- **WHAT THIS TASK INVOLVES**: Turn the listing from its first line through the line containing "Übersicht über die" into a Markdown table with the columns Row and Line text, skipping blank lines.

- **ENTRIES PROVIDED**:
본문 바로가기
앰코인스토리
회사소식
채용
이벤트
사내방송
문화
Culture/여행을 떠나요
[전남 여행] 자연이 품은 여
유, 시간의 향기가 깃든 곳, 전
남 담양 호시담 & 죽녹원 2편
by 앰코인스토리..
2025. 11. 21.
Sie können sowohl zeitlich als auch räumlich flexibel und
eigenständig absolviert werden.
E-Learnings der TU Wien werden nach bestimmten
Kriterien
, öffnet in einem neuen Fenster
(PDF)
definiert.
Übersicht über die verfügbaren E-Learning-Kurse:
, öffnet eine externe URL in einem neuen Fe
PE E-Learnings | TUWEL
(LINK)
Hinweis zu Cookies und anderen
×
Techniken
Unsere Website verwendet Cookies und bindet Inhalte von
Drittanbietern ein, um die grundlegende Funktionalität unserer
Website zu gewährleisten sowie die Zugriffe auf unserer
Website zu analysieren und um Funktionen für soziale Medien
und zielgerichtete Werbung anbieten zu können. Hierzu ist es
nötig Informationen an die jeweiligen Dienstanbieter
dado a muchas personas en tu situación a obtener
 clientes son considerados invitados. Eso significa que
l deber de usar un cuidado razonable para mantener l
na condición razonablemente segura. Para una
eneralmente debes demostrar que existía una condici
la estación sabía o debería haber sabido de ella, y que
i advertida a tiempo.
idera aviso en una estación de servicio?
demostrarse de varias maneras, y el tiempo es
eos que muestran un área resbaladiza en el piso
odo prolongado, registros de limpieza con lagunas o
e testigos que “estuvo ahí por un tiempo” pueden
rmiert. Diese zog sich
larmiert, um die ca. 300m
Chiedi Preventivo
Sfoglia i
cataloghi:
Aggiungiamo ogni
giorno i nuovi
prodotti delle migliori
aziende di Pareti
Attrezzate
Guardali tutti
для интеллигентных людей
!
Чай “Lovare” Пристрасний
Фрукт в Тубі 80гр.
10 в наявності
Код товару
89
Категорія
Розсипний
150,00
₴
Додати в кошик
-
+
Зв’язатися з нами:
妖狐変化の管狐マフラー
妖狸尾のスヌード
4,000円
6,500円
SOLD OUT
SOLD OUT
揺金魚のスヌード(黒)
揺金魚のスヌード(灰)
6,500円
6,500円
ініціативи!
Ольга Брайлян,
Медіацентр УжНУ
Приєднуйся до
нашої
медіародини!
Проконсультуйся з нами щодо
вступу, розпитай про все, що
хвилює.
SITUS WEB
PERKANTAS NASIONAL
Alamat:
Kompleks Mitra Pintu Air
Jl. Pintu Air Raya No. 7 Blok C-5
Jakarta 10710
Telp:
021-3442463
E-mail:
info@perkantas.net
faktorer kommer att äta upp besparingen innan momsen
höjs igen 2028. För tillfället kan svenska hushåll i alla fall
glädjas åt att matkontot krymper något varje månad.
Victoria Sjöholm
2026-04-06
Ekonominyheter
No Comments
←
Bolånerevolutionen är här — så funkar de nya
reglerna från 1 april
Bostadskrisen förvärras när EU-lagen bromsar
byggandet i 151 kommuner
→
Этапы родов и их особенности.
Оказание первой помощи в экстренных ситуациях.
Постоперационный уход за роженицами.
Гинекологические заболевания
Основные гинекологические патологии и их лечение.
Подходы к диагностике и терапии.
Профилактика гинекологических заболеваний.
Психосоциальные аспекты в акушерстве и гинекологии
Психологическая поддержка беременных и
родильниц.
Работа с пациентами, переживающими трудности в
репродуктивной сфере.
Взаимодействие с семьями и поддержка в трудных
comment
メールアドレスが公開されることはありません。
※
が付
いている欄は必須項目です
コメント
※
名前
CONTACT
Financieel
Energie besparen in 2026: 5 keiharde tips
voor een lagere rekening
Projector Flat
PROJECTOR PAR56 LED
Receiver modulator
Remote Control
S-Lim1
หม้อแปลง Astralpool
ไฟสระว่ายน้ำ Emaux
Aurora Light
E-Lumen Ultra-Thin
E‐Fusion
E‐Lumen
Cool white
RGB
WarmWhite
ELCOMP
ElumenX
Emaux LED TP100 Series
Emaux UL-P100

- **THE ANSWER**:
| Row | Line text |
|---|---|
| 1 | 본문 바로가기 |
| 2 | 앰코인스토리 |
| 3 | 회사소식 |
| 4 | 채용 |
| 5 | 이벤트 |
| 6 | 사내방송 |
| 7 | 문화 |
| 8 | Culture/여행을 떠나요 |
| 9 | [전남 여행] 자연이 품은 여 |
| 10 | 유, 시간의 향기가 깃든 곳, 전 |
| 11 | 남 담양 호시담 & 죽녹원 2편 |
| 12 | by 앰코인스토리.. |
| 13 | 2025. 11. 21. |
| 14 | Sie können sowohl zeitlich als auch räumlich flexibel und |
| 15 | eigenständig absolviert werden. |
| 16 | E-Learnings der TU Wien werden nach bestimmten |
| 17 | Kriterien |
| 18 | , öffnet in einem neuen Fenster |
| 19 | (PDF) |
| 20 | definiert. |
| 21 | Übersicht über die verfügbaren E-Learning-Kurse: |